Starting at the line that contains "ring mcp: (324, 428)", restate each line word for word through the final line of the data, keeping both ends.

-- Exercise material follows --

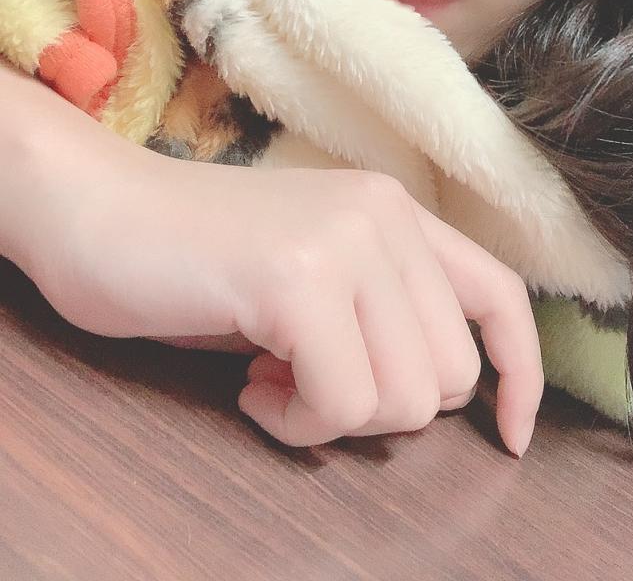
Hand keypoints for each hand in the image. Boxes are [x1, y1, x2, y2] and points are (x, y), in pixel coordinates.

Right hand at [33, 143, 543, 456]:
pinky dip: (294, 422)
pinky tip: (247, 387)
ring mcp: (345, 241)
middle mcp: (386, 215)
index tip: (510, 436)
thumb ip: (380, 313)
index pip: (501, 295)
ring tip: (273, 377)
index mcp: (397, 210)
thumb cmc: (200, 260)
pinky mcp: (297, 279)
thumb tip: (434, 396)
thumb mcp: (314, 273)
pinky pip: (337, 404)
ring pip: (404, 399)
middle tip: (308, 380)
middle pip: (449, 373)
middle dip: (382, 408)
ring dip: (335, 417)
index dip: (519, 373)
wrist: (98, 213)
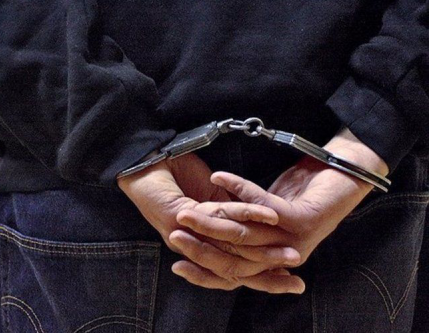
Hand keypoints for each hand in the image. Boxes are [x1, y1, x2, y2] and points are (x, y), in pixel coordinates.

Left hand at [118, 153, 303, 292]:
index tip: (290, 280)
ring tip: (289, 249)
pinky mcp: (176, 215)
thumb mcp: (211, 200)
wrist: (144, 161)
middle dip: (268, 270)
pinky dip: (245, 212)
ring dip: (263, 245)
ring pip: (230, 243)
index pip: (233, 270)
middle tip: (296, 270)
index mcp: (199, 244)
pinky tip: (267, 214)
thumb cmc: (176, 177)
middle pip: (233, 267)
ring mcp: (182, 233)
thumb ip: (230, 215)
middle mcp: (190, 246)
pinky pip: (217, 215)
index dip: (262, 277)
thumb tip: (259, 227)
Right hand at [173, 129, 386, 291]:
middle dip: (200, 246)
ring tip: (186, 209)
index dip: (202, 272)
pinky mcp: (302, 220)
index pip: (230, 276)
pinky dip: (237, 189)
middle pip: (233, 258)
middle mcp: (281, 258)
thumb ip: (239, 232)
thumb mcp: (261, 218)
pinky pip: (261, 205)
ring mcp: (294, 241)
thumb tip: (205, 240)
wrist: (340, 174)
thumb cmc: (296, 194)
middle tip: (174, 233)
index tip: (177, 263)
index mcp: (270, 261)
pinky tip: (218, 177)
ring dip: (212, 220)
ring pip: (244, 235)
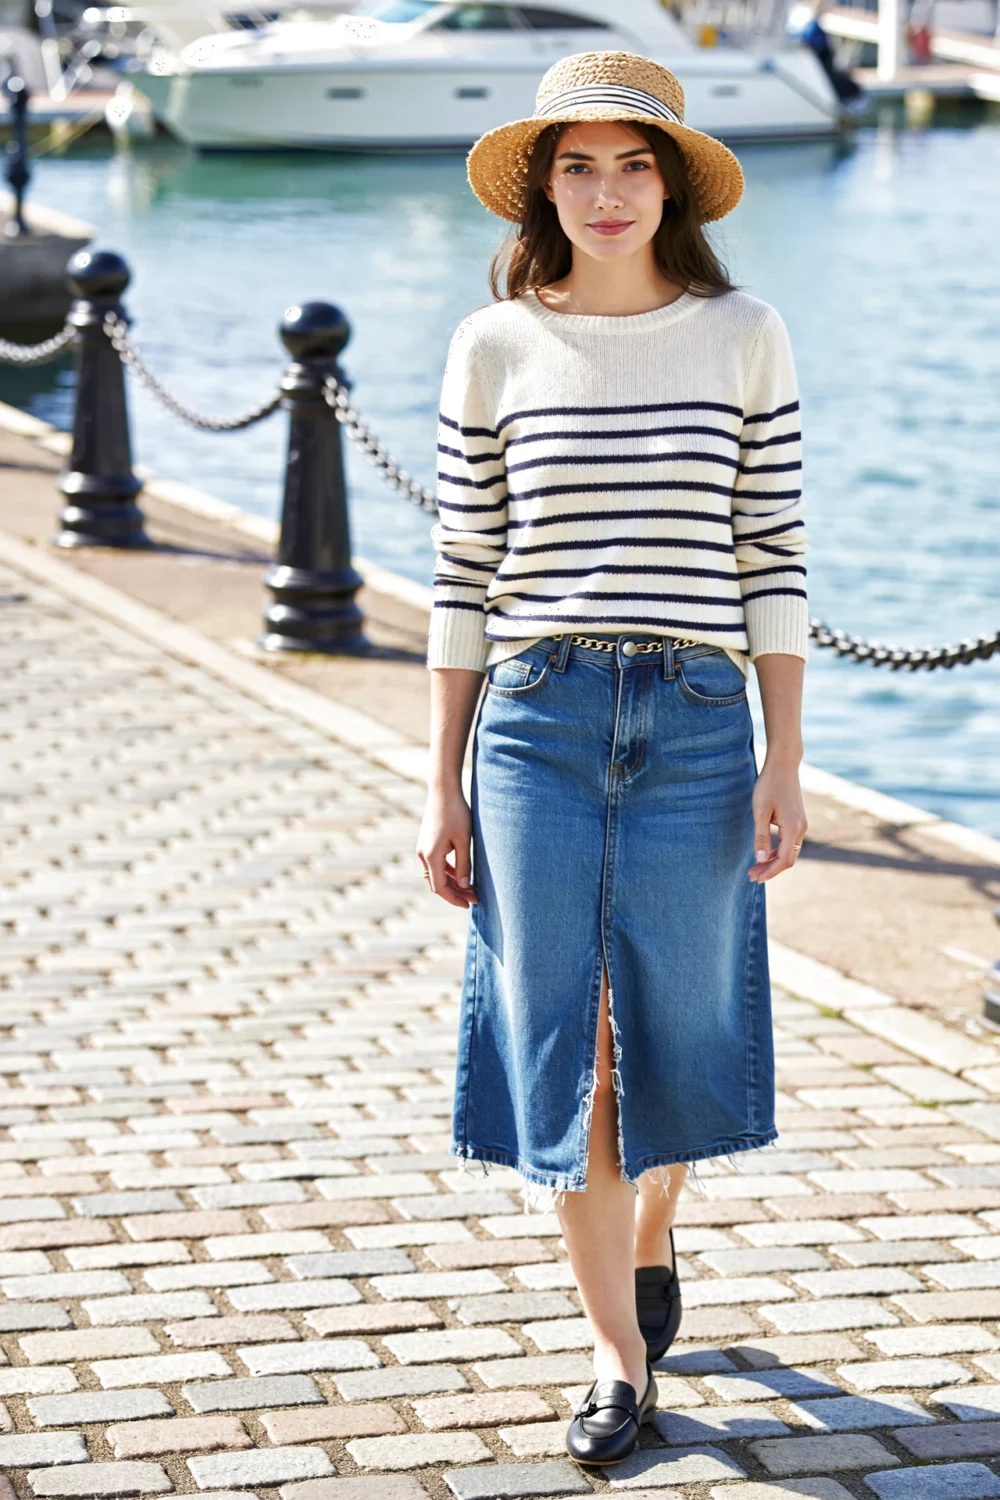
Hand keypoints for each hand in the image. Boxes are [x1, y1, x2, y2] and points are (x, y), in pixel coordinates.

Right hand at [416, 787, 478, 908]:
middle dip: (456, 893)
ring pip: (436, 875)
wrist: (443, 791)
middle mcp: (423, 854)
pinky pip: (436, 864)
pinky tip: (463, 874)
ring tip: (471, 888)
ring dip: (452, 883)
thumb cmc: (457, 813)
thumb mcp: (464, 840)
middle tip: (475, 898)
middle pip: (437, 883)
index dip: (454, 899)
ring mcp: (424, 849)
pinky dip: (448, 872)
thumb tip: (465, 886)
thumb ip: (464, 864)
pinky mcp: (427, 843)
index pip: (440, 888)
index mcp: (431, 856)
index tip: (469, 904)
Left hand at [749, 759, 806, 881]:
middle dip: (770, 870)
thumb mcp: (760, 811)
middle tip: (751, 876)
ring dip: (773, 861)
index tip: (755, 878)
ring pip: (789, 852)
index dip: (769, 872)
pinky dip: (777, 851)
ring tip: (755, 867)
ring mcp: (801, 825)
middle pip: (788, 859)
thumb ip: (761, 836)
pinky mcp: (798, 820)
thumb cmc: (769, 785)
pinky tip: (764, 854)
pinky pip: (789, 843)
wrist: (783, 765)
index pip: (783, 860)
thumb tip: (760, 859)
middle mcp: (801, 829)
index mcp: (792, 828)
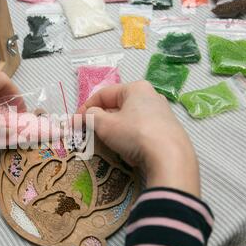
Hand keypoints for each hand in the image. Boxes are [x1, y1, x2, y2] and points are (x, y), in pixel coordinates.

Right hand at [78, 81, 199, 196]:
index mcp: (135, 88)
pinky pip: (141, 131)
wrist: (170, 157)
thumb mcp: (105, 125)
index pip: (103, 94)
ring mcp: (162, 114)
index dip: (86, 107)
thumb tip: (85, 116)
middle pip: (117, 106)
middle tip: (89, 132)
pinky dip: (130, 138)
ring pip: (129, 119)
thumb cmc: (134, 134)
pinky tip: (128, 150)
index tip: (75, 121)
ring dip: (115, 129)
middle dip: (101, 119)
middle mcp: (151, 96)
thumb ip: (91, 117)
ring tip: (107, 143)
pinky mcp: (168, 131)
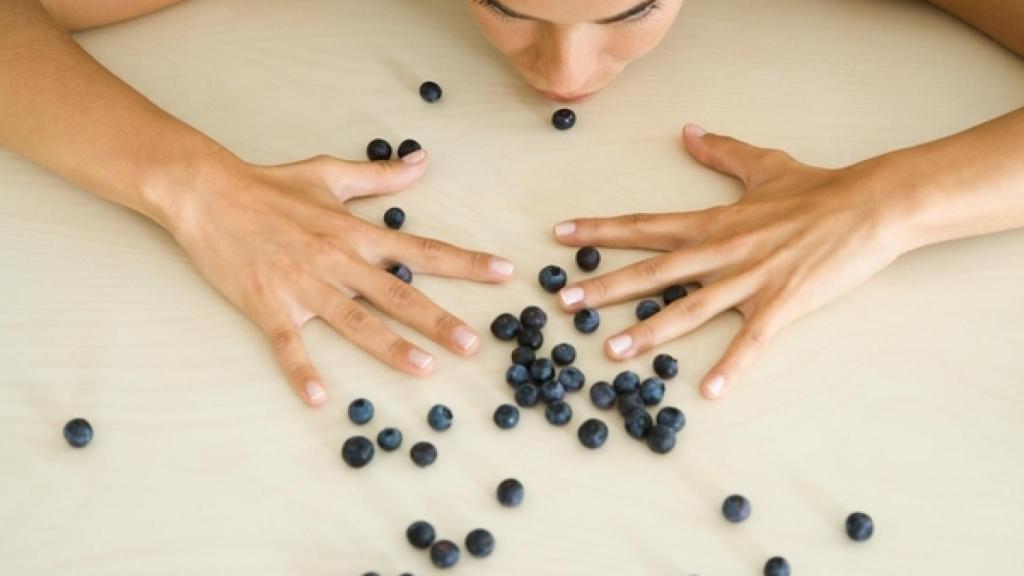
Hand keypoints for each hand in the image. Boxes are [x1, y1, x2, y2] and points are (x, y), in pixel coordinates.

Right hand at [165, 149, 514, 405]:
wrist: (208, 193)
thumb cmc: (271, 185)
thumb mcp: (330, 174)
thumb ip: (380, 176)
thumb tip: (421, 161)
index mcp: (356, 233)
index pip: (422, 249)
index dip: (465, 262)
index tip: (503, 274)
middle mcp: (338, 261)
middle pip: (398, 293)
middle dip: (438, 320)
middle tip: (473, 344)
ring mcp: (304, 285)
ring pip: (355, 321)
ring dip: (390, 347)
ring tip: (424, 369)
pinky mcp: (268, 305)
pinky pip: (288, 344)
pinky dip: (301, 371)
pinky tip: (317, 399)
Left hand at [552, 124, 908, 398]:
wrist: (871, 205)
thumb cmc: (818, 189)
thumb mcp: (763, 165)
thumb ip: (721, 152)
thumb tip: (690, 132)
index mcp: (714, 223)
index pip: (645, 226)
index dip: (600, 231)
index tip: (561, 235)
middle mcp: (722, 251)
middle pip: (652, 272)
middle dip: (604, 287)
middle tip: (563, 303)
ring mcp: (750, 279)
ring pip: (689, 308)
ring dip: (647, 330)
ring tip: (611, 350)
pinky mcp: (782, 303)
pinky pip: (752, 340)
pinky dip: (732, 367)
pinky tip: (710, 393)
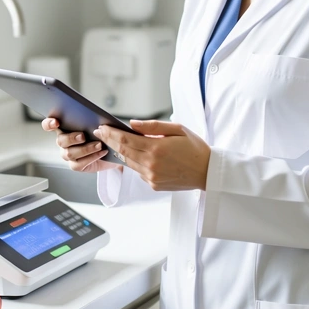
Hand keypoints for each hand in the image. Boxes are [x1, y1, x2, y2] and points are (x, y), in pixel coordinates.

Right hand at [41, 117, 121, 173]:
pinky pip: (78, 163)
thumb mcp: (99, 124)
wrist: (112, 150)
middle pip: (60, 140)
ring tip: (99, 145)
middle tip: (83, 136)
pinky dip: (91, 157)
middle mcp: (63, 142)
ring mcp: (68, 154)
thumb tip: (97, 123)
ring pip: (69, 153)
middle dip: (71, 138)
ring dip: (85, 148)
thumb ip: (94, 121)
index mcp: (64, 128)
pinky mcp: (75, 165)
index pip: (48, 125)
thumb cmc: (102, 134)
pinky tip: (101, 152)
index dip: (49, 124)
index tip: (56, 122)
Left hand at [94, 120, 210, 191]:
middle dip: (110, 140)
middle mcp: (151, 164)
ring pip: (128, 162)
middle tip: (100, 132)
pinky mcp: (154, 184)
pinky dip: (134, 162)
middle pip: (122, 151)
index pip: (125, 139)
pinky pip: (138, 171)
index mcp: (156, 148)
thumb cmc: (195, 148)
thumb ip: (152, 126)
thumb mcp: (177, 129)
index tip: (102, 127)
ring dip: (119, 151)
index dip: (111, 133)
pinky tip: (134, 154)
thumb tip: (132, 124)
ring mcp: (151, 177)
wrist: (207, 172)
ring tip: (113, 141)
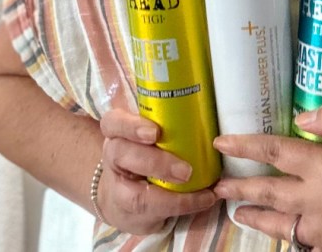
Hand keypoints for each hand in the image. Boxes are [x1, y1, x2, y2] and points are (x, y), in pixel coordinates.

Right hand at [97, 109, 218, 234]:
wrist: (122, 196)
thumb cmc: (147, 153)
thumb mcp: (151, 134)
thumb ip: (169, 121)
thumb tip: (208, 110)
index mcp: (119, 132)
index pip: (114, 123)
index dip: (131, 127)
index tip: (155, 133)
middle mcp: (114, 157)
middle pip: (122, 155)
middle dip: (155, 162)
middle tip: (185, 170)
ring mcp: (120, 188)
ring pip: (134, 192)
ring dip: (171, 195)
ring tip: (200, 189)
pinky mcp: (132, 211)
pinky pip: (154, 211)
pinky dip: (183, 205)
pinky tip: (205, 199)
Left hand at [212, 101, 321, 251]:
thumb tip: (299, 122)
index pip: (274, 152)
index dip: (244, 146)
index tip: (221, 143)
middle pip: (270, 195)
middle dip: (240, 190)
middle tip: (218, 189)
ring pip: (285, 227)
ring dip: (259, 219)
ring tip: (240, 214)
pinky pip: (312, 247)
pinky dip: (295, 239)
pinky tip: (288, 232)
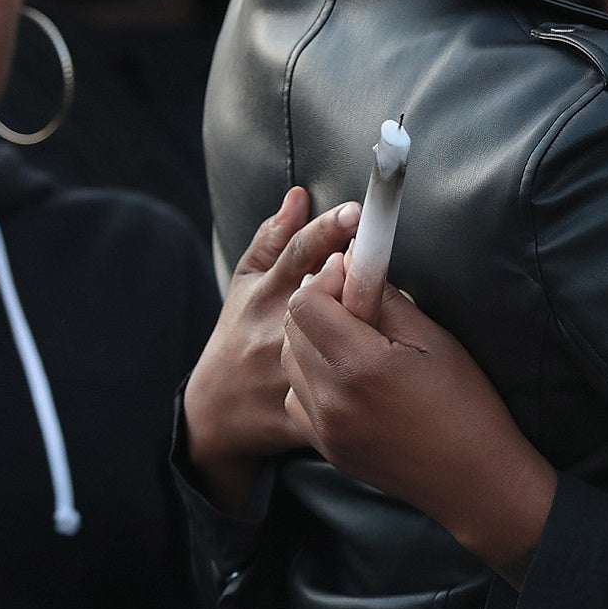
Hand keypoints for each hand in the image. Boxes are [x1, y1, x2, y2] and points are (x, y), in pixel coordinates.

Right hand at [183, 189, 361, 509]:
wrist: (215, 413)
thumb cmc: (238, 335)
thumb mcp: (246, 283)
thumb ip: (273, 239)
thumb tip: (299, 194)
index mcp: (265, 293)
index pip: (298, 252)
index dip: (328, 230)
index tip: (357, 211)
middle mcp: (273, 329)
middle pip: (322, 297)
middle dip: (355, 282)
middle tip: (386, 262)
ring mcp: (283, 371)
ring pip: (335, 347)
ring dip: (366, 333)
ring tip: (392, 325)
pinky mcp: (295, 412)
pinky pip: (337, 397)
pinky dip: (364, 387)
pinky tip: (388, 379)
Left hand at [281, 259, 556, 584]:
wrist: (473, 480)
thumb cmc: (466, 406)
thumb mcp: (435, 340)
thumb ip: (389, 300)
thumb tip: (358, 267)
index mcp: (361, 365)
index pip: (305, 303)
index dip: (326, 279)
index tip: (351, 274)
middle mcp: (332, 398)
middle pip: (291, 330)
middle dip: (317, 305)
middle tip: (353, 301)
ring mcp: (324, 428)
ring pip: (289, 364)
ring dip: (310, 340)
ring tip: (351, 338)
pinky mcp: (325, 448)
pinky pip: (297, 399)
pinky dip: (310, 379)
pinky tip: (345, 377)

-- Exercise material concluded --

Solution to this problem
ring mcp: (324, 428)
ring pip: (289, 364)
ring dip: (310, 340)
ring tip: (351, 338)
pinky mcp: (325, 448)
pinky pip: (297, 399)
pinky dip: (310, 379)
pinky tip: (345, 377)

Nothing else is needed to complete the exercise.